Pros and Cons of the Options¶
Harbor¶
- Good, because it has strong support for infrastructure-as-code via Terraform.
- Good, because the Docker Compose deployment model simplifies management and upgrades for a single node.
- Good, because it includes built-in vulnerability scanning with Trivy.
- Good, because it can proxy multiple upstream repositories with flexible caching rules.
- Good, because it eliminates external rate limits, giving us full control.
- Bad, because our immutable deployment model requires the cache to be rebuilt during maintenance.
- Bad, because a high-availability (HA) deployment is complex, requiring shared storage and management of multiple stateful components like Postgres and Redis.
Sonatype Nexus Repository¶
- Good, because it is a powerful, universal artifact manager that supports many package types.
- Bad, because its broad feature set adds complexity that is not required for our specific use case of caching Kubernetes images.

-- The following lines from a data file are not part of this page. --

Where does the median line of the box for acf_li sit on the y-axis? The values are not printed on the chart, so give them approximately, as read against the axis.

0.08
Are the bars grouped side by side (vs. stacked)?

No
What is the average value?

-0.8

- Bad, because it was not investigated in-depth due to its perceived complexity for this narrow use case.
JFrog Artifactory¶
- Good, because it is a mature and feature-rich universal artifact manager.
- Bad, because prior operational experience with the tool showed it to be complex and difficult to manage.

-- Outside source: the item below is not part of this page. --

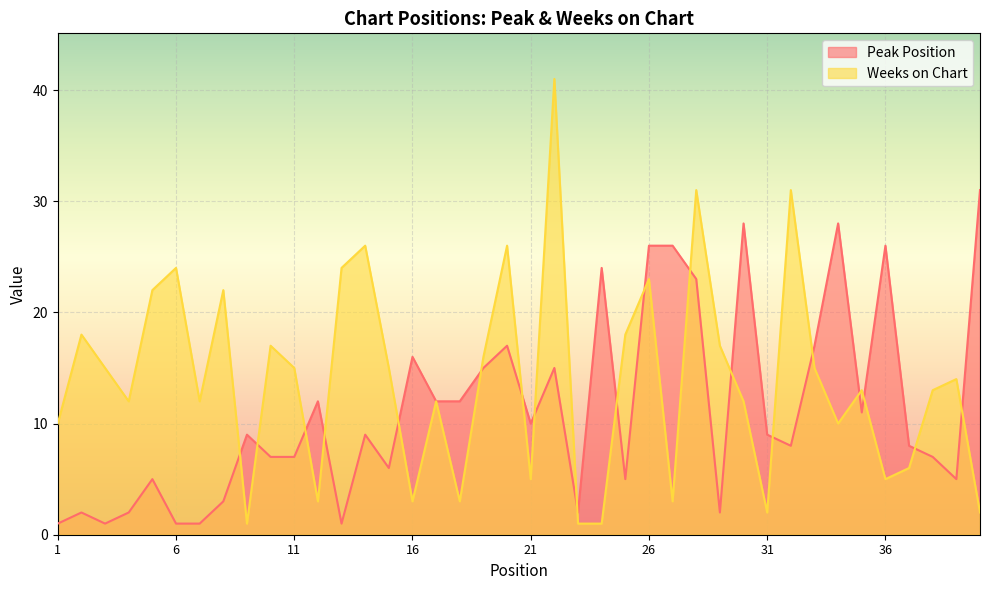

Is it true that Peak Position equals 2 at 3?

False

Cloud-hosted registry caches¶
- Good, because they are fully managed services, which would eliminate operational overhead.
- Good, because they typically offer high availability and scalability out of the box.
- Bad, because they introduce vendor lock-in to a specific cloud provider.
- Bad, because they were perceived to be a premium-cost solution compared to self-hosting.
- Bad, because they could still suffer from the same network routing issues between the cloud provider and our data centers.
Basic Docker Registry (registry:2
image)¶
- Good, because it is lightweight, simple to run, and familiar to the team.
- Bad, because it lacks advanced features like a user interface, vulnerability scanning, and robust user management.
- Bad, because it is not designed to act as a caching proxy for multiple, disparate upstream registries.
- Bad, because it does not perform automatic garbage collection, requiring manual intervention to clean up storage when it runs out of space.
CNCF Distribution¶
- Good, because it is the foundational open-source project for Docker Registry v2 and is highly performant.
- Good, because it supports using S3 pre-signed URLs, which offloads the data transfer from the service to S3 directly.
- Good, because it supports non-AWS S3-compatible object storage providers.
- Bad, because it is primarily a library/backend, not a full-featured product, lacking a UI and other user-friendly features.
- Bad, because it is not designed to easily proxy multiple upstream registries.
- Bad, because testing revealed a critical bug where caching to S3 could fail silently, compromising the reliability of the cache.
A custom "registry router" / facade¶
- Good, because it could provide a single entry point for all registry requests.
- Bad, because it is not a cache; it only routes requests and does not solve the problems of upstream availability or outages.
- Bad, because it does not protect against upstream rate-limiting.
- Bad, because it is still vulnerable to the same network routing issues between our data centers and the upstream registries.